Extrait cité:
Mais je n'ai pas envie d'abandonner Strange Adventures. Je suis arrivé à la moitié de l'aventure, j'ai désormais envie de connaître la suite et la fin. Et puis c'est une belle BD, bien écrite, superbement dessiné. Je ne m'ennuie pas en la lisant. Il n'y a aucune raison d'en rester là.
Toutefois, j'ai conscience que tout ne fonctionne pas parfaitement dans cette entreprise, que ce n'est pas aussi bien que je l'espérai, que ça pourrait l'être. Il est en effet difficile de lire cette histoire après la réussite de Mister Miracle du même scénariste et du même dessinateur. C'était une oeuvre tellement étonnante, aboutie. La comparaison est cruelle.
Je ne pense pas qu'on puisse y échapper. Strange Adventures est dans l'ombre de Mister Miracle. Peut-être que si Mitch Gerads n'avait pas fait partie des deux séries, ce serait plus facile. C'est injuste pour l'artiste, qui ne démérite vraiment pas, mais je crois à présent que c'est une mauvaise idée de l'avoir associé à Strange Adventures car il renvoie à Mister Miracle.
Si l'on considère ce sixième épisode, c'est impeccable. Il y a des scènes fortes, c'est très beau (je me répète), les dialogues sont remarquables, l'ambiance est intense, tout ce qui est suggéré sur la captivité d'Adam Strange, le deuil, vraiment, tout ça est très bon de mon point de vue. Je déplore que les détracteurs de King ne retiennent que sa propension au bavardage, qui, à mon avis, était plus prononcé dans ses derniers arcs de Batman, ou sa préférence affichée pour des héros névrosés, traumatisés. King vaut mieux que ces dénigrements faciles parce qu'il aborde des thèmes certes peu confortables, avec des tics d'écriture, mais il le fait honnêtement, sans se cacher, en assumant une vraie ambition, et en construisant un discours probant (nourri par sa propre expérience sur le terrain militaire - mais sans militarisme).

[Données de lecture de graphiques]
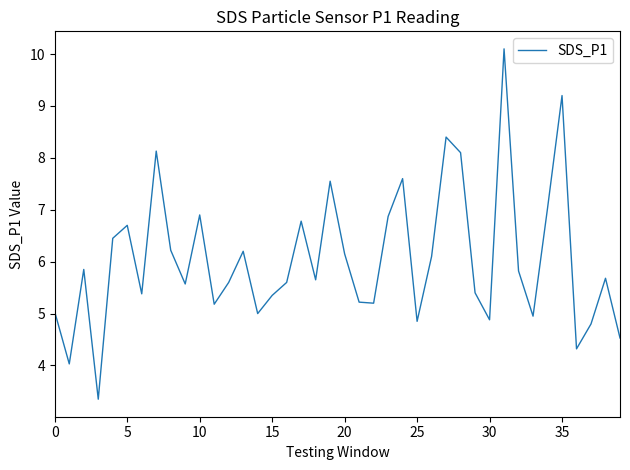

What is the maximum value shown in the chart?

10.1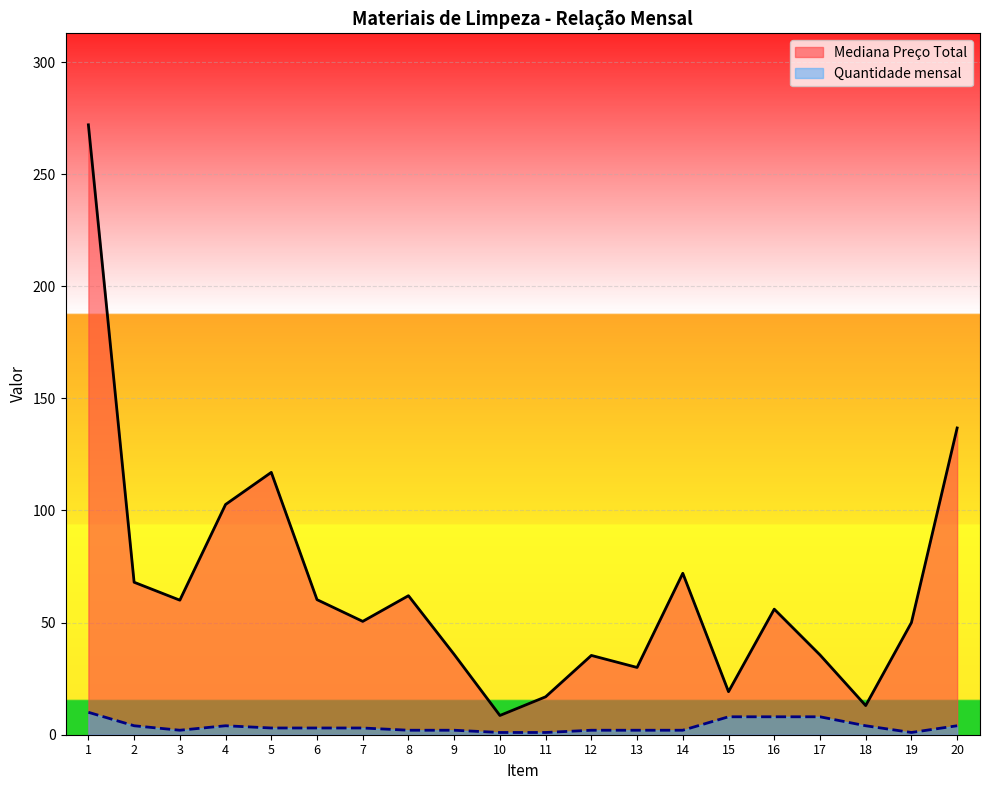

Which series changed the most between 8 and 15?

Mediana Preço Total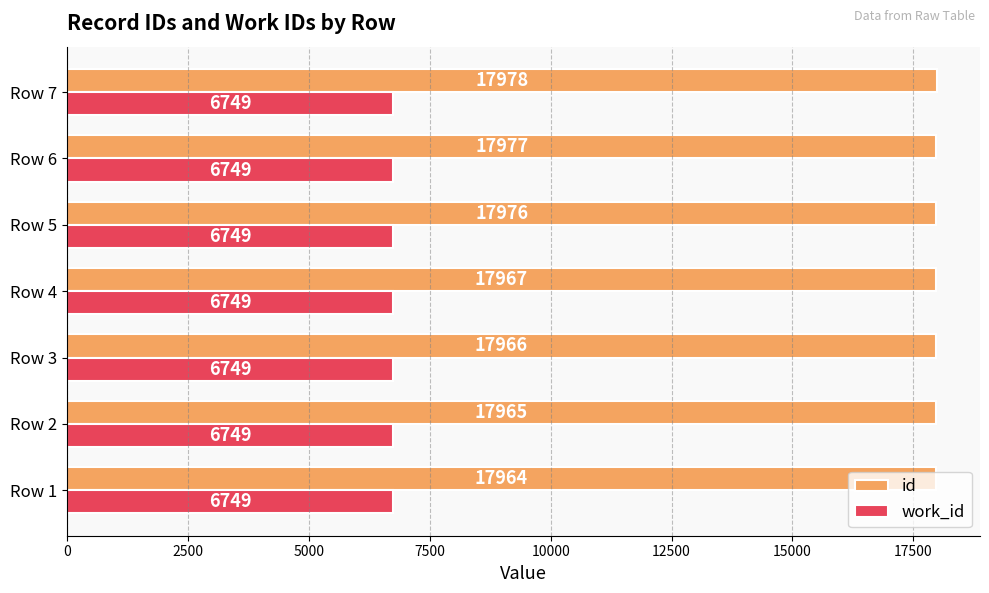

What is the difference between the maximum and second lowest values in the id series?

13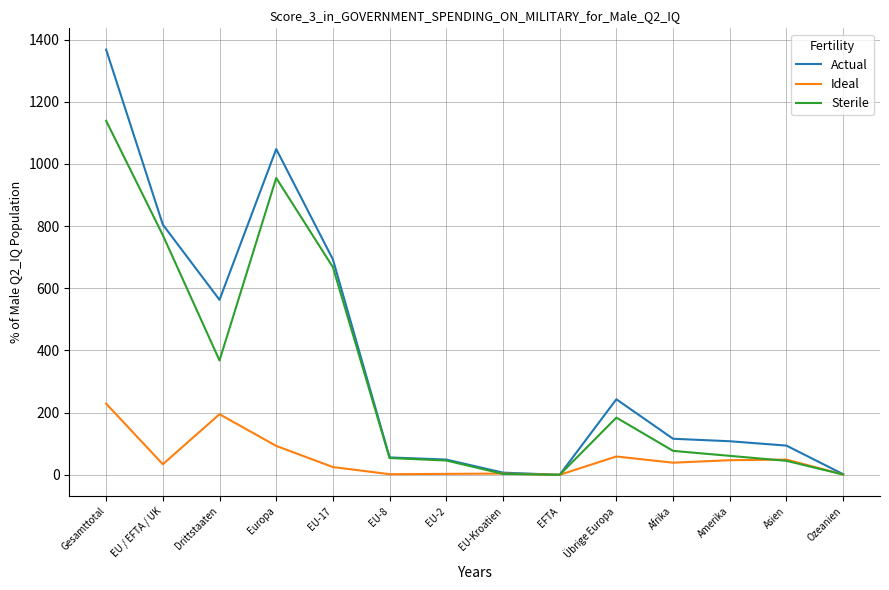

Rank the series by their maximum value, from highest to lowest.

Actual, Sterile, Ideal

Consigne:
Reprenez sous forme de liste plus courte le paragraphe de l'extrait cité qui commence par « Si l'on considère ce sixième épisode », sans perdre ses idées principales.

Réponse:
- Le sixième épisode est impeccable : scènes fortes, très beau dessin, dialogues remarquables, ambiance intense.
- Ce qui est suggéré sur la captivité d'Adam Strange et sur le deuil est très réussi.
- Les détracteurs de King ne retiennent que son goût du bavardage, plus marqué dans ses derniers arcs de Batman, et sa préférence pour des héros névrosés et traumatisés.
- King mérite mieux : il aborde des thèmes peu confortables, malgré des tics d'écriture, avec honnêteté, une vraie ambition et un discours convaincant, nourri par son expérience militaire, mais sans militarisme.